Trying to understand the meaning of binding a type by a lifetime in a where clause.

My current understanding is that it desugars to lifetime bounds for every lifetime the type is parametrized in.

For instance &'a T: 'b would desugar to 'a: 'b as & are parametrized in 1 lifetime, and i32: 'a desugars to nothing, since there are no lifetime parameters (so it always holds true).

Could someone with more insight into rustc implementation confirm this? If there are nuances/differences and these are not equivalent, please correct my understanding.

Example:

fn test<'a, T: ?Sized>(p: &'a T)
where
    &'a i32: 'static,
{
}

fn test2<'a, T: ?Sized>(p: &'a T)
where
    'a: 'static,
{
}

fn main() {
    let string = String::from("hello");
    test(&string);
    test2(&string);
}

Both calls fail with the same error.
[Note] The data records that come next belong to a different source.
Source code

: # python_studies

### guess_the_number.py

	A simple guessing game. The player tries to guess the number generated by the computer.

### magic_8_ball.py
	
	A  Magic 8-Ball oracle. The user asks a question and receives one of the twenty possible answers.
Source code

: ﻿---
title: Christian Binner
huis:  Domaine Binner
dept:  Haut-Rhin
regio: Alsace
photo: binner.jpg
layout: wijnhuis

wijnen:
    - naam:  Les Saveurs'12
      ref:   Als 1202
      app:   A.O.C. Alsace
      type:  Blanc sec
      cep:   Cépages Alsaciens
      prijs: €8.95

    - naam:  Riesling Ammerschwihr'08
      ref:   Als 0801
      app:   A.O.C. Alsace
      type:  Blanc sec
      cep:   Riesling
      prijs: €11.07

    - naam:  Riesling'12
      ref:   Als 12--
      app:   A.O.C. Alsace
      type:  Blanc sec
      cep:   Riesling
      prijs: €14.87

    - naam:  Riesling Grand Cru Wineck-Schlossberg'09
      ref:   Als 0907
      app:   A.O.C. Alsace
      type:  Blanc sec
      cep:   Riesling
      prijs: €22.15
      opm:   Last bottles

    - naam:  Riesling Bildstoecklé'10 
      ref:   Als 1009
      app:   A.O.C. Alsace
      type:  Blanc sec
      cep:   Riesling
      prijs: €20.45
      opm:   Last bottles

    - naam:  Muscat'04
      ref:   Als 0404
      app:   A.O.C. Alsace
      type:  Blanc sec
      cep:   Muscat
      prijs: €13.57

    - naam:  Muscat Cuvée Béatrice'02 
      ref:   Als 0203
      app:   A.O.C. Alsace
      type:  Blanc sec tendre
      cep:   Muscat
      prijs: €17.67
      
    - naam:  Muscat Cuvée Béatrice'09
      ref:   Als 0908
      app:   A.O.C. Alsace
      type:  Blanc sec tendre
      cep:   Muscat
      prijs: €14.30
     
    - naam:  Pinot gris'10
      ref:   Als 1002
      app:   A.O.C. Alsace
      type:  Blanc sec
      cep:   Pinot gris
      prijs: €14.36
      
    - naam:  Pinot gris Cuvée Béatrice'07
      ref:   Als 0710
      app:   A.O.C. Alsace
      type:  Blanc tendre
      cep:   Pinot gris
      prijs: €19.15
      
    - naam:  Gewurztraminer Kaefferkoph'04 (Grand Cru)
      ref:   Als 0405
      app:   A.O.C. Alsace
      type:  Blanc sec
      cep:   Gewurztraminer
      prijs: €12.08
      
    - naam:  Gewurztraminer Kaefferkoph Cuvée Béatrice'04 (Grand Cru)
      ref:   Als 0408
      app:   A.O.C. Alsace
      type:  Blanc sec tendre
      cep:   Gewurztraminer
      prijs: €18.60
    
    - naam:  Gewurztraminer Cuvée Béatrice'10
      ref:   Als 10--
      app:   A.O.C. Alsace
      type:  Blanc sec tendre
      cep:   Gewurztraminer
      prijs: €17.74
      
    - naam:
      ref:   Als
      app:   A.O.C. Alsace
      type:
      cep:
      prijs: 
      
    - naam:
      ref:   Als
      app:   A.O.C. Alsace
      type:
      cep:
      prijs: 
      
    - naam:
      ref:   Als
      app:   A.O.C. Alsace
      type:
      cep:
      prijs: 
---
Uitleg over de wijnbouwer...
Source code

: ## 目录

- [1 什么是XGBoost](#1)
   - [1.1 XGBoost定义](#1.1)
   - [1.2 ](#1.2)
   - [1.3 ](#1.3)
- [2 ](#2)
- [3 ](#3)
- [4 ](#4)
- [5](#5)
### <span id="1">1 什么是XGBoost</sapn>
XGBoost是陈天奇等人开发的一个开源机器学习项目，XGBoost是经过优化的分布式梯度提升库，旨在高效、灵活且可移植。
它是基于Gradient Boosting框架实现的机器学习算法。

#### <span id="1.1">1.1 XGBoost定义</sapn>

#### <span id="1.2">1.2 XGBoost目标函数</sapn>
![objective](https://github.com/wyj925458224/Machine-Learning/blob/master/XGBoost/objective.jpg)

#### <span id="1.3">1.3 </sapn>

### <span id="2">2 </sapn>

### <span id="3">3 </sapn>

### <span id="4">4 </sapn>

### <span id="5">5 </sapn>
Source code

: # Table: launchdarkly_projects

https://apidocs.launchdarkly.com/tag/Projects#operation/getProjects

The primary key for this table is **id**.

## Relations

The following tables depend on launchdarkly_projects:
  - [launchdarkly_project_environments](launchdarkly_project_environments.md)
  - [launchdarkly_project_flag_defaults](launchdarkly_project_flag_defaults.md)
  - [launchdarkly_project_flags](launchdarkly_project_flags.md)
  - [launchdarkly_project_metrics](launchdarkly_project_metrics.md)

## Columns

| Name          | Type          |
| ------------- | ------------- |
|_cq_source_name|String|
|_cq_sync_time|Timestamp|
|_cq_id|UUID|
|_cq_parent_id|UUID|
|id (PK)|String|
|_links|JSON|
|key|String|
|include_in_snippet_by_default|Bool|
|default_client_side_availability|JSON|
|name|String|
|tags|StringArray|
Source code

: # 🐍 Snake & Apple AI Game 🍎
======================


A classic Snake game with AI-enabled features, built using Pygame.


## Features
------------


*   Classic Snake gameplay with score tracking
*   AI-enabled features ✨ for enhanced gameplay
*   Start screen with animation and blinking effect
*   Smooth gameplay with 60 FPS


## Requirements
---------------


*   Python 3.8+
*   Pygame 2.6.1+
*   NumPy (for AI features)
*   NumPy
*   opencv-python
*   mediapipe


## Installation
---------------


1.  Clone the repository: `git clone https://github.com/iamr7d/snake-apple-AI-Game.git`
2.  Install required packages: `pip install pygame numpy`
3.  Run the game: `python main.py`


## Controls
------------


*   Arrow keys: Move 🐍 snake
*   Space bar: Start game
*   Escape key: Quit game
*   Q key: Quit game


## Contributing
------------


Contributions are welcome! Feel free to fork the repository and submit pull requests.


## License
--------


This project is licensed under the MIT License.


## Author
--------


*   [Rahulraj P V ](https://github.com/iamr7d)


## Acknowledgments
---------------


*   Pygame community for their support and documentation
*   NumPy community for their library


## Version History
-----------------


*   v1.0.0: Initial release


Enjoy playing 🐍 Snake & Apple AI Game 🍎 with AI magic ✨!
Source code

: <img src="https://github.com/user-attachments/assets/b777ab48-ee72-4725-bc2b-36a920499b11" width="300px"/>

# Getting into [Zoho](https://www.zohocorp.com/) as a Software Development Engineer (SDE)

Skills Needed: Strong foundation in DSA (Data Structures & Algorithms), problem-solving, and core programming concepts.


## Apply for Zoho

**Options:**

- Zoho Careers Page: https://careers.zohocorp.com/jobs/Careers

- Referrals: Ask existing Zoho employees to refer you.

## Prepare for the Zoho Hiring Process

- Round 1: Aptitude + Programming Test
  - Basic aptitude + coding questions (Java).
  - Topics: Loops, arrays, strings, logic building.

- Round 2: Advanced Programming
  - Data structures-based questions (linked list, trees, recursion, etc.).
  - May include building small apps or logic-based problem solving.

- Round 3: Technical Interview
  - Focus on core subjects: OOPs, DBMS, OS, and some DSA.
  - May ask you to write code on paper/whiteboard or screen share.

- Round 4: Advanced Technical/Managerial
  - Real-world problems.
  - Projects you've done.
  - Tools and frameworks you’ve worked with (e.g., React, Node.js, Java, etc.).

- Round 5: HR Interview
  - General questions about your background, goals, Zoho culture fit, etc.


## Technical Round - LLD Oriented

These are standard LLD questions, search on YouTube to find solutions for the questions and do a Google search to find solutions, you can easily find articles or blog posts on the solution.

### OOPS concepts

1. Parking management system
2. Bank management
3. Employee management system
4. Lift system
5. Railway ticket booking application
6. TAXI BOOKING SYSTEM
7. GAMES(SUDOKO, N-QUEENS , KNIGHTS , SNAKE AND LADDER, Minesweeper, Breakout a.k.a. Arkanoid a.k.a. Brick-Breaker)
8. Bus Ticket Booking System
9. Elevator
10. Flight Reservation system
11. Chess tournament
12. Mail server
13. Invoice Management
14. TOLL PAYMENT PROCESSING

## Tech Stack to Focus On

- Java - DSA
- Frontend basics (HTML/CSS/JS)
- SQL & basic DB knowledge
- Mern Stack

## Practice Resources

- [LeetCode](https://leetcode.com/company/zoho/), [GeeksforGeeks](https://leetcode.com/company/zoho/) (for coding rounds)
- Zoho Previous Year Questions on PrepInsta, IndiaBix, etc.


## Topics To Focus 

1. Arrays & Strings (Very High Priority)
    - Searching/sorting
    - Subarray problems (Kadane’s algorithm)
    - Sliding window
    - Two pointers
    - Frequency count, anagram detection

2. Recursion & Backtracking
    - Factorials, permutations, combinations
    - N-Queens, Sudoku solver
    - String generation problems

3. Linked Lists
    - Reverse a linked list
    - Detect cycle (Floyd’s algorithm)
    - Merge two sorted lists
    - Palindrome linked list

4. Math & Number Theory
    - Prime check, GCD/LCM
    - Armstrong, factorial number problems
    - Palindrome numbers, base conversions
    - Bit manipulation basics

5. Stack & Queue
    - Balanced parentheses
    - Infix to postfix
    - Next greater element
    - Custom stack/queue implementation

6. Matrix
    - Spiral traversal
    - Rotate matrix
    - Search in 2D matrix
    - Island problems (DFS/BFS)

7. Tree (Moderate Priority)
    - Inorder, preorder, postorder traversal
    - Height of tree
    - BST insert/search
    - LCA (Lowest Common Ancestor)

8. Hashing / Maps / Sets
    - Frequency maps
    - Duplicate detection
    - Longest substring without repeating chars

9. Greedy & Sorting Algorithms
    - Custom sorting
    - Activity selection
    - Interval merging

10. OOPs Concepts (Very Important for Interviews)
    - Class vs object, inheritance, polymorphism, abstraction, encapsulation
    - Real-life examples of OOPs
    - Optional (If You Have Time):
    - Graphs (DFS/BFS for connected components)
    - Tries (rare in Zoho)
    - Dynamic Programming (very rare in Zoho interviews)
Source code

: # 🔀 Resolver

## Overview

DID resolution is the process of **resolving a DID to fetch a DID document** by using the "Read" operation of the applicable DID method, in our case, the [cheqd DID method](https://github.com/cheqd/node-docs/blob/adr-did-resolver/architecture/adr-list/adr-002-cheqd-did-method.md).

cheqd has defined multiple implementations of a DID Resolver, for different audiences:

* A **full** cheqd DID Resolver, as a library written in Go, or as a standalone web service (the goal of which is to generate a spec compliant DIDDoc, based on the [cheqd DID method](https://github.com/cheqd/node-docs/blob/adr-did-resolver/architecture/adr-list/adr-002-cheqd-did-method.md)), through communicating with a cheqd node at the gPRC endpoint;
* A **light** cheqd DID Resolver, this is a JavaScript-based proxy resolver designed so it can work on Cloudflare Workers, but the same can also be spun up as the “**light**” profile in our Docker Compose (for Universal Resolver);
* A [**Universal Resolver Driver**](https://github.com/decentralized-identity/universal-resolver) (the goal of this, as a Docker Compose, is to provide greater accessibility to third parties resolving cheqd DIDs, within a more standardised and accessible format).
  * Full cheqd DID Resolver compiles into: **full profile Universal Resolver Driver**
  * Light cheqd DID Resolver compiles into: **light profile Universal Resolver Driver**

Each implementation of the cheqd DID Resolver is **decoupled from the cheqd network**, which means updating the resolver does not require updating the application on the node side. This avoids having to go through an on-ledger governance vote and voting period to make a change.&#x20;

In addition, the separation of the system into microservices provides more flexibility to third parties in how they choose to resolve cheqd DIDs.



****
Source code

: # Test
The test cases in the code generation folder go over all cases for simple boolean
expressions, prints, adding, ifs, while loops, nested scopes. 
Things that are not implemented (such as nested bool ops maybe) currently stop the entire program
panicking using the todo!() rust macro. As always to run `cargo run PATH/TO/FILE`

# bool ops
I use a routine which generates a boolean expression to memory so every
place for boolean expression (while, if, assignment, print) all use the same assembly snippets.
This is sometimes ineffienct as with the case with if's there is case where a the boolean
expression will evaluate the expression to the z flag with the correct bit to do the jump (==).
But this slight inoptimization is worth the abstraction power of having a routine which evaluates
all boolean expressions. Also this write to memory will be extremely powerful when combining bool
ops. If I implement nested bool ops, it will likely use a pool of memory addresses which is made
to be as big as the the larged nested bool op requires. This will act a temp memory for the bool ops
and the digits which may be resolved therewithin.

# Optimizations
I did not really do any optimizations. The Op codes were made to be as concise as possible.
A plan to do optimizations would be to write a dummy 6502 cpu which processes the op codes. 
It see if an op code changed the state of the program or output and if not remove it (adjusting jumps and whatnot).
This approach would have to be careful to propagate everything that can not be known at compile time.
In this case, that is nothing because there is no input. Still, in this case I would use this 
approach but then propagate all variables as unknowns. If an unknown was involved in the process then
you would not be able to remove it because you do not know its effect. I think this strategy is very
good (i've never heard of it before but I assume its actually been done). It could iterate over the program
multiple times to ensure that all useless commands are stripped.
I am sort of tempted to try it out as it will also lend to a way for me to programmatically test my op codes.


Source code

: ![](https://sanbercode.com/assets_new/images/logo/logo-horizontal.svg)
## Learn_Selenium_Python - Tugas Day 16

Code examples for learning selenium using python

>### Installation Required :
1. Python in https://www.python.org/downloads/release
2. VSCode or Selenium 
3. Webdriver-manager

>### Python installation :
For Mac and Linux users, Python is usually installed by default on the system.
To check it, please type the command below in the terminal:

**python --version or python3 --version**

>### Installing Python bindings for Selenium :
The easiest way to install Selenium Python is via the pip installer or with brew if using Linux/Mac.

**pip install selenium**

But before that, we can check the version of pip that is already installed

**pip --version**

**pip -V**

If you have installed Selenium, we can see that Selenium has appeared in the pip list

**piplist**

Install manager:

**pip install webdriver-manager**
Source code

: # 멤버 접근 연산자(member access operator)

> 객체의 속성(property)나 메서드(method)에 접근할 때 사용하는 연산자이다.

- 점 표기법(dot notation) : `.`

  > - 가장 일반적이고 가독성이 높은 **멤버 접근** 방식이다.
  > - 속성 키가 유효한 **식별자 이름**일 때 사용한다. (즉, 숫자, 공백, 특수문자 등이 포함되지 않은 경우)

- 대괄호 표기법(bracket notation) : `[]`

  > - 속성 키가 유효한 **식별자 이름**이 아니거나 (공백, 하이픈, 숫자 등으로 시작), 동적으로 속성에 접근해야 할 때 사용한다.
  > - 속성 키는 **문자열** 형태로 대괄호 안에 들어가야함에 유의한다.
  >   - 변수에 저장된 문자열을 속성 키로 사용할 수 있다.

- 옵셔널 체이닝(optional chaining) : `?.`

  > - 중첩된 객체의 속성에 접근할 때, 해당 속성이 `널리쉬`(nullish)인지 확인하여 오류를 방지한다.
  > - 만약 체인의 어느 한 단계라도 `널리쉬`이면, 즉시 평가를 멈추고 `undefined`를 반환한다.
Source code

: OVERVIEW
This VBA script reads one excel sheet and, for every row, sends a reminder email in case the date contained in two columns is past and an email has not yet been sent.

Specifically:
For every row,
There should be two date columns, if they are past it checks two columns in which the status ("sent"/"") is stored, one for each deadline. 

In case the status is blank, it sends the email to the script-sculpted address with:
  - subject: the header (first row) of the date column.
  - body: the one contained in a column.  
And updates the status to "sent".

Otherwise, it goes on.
The i32 type used in the bound in test has nothing to do with concrete types I'm passing.

Answer 1

No, T<'a>: 'b is not syntax sugar or equivalent to 'a: b', it implies all references (also the unmentioned, invisible ones) in T have to live as long as well. So &'a X: 'b implies that 'a has to outlive 'b ('a: 'b), but additionally all references in X also have to outlive 'b.

If a value is to be valid for a lifetime, all references in it also have to live at least as long or else you have an invalid value.